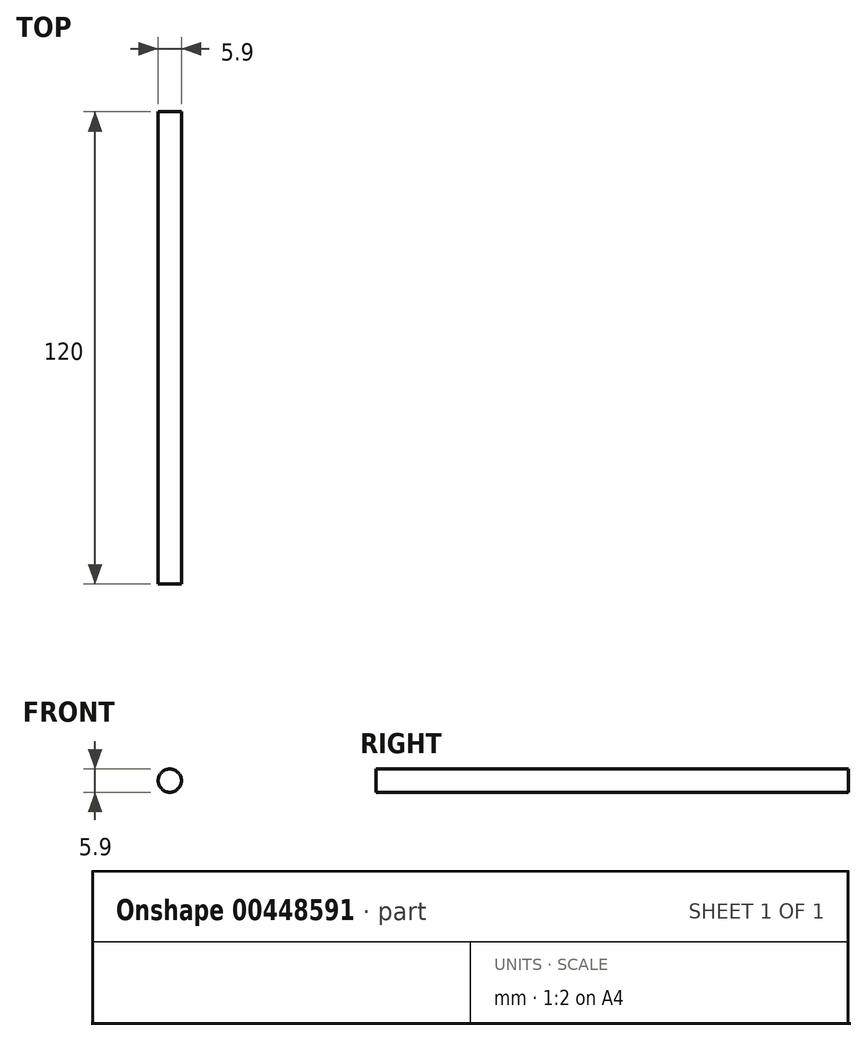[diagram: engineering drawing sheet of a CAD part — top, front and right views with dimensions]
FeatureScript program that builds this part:
annotation { "Feature Type Name" : "Feature", "Feature Type Description" : "" }
export const myFeature = defineFeature(function(context is Context, id is Id, definition is map)
    precondition{}
    {
        {
            var Q0;
            Q0=qCreatedBy(makeId("Front.planeOp"),FACE);
            var sketch = newSketch(context, id + "F0", { "sketchPlane" : qUnion([Q0])});
            skCircle(sketch, "E0", {"center": v(0, 0) * mm, "radius": 2.95 * mm});
            skSolve(sketch);
        }
        {
            var Q0;
            Q0=makeQuery(id+"F0.imprint","IMPRINT",FACE,{"disambiguationData":[TD([[makeQuery(id+"F0.imprint","IMPRINT",EDGE,{"derivedFrom":sQuery(id+"F0.wireOp",EDGE,"E0")}),1.0]])]});
            extrude(context, id + "F1", {"entities" : qUnion([Q0]), "depth" : 120 * mm});
        }
    });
---*---
◆ WRITTEN PROBLEM: Return the data word for word, from its first line through the line containing "extrude(context, id +", including both ends and leaving out the pictures.

◆ TASK RESULT:
[diagram: engineering drawing sheet of a CAD part — top, front and right views with dimensions]
FeatureScript program that builds this part:
annotation { "Feature Type Name" : "Feature", "Feature Type Description" : "" }
export const myFeature = defineFeature(function(context is Context, id is Id, definition is map)
    precondition{}
    {
        {
            var Q0;
            Q0=qCreatedBy(makeId("Front.planeOp"),FACE);
            var sketch = newSketch(context, id + "F0", { "sketchPlane" : qUnion([Q0])});
            skCircle(sketch, "E0", {"center": v(0, 0) * mm, "radius": 2.95 * mm});
            skSolve(sketch);
        }
        {
            var Q0;
            Q0=makeQuery(id+"F0.imprint","IMPRINT",FACE,{"disambiguationData":[TD([[makeQuery(id+"F0.imprint","IMPRINT",EDGE,{"derivedFrom":sQuery(id+"F0.wireOp",EDGE,"E0")}),1.0]])]});
            extrude(context, id + "F1", {"entities" : qUnion([Q0]), "depth" : 120 * mm});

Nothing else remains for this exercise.